The new project is the first feature from Anderson since 2014’s “The Grand Budapest Hotel,” which earned the filmmaker Oscar nominations for directing, writing and best picture.
“Dogs” finds Anderson returning to the painstaking stop-motion animation style of his 2009 Roald Dahl adaptation, “The Fantastic Mr. Fox.” The new film again exists in a world in which anthropomorphized animals and humans exist together.
It also features another impressively large ensemble cast of voice actors, a mix of newcomers and returning players including Bryan Cranston, Edward Norton, Jeff Goldblum, Frances McDormand, F. Murray Abraham, Tilda Swinton, Bill Murray, Bob Balaban, Greta Gerwig, Courtney B. Vance, Harvey Keitel and Yoko Ono.

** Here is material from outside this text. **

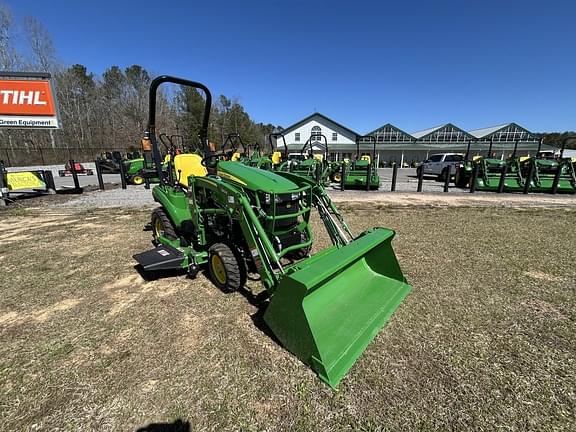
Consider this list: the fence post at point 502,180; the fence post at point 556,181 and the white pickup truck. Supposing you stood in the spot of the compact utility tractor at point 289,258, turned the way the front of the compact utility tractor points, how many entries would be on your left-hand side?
3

A voiceover on the trailer describes the setting as “the Japanese archipelago, 20 years in the future,” while the film’s official synopsis more specifically locates the action in “Megasaki City.” An outbreak of dog flu causes the city’s leadership to place all dogs on a garbage dump known as Trash Island. A young boy named Atari Kobayashi goes to the island in search of his dog Spots.
Anderson’s previous films have often been set in stylized versions of real places, such as the not-quite New York City of “The Royal Tenenbaums” and the memory-book New England of “Moonrise Kingdom.”“The Darjeeling Limited” was shot and set largely in India, which not surprisingly opened Anderson up to some criticism of engaging in a form of cultural tourism and/or appropriation.
Consciously or not, Anderson seems to be looking to head that conversation off this time by featuring an extensive cast of Japanese voice performers on “Isle of Dogs,” including Kunichi Nomura, Akira Ito, Akira Takayama, Yojiro Noda, Koyu Rankin, Ken Watanabe, Mari Natsuki and Nijiro Murakami.
In an interview with The Times around the release of “The Grand Budapest Hotel,” Anderson expressed some surprise at the connections people see among his movies, since his goal is to make each one wholly distinctive.
“I know often people see my movies linked to each other, which I totally understand why they see that,” Anderson said. “But for me I’m just doing a completely different story. I make no effort to make them anything like each other. I just do ’em the way I like to do ’em.”